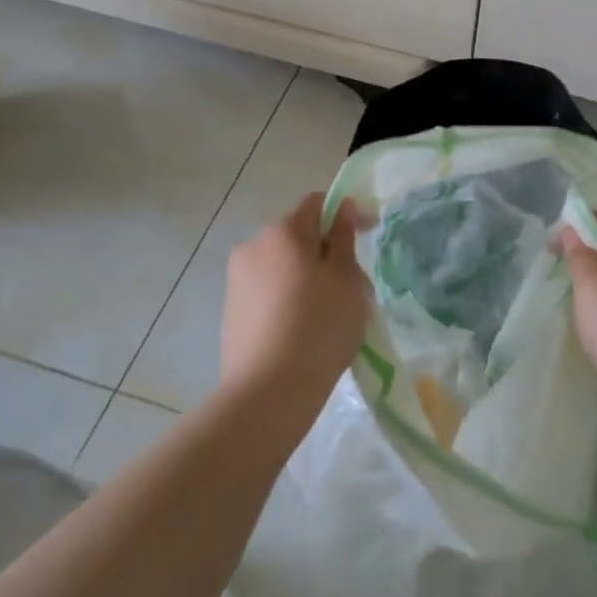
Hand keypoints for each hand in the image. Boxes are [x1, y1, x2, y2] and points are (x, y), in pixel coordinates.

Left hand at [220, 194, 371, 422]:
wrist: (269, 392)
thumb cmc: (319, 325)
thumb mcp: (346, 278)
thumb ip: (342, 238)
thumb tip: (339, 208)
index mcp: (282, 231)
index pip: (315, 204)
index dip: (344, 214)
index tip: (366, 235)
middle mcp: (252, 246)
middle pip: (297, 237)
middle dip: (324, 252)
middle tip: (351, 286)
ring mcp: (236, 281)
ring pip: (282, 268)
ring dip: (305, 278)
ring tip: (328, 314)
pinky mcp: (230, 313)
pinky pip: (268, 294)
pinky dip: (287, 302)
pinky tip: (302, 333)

### What you need to do:
Omit all images when repeating the data above exactly.

### Answer box:
Hand keypoints for each hand in the image. Boxes are [x1, y1, x2, y2] and points are (x, y), in pixel coordinates.

Left hand at [220, 194, 371, 422]:
wrist: (269, 392)
thumb cmc: (319, 325)
thumb mcp: (346, 278)
thumb ip: (342, 238)
thumb tip: (339, 208)
index mcp: (282, 231)
index pip: (315, 204)
index dip: (344, 214)
index tip: (366, 235)
middle mcp: (252, 246)
middle pip: (297, 237)
middle dip: (324, 252)
middle tip: (351, 286)
ring mcp: (236, 281)
ring pip: (282, 268)
ring dip: (305, 278)
ring tip: (328, 314)
pinky mcp: (230, 313)
pinky pip: (268, 294)
pinky dip: (287, 302)
pinky tip: (302, 333)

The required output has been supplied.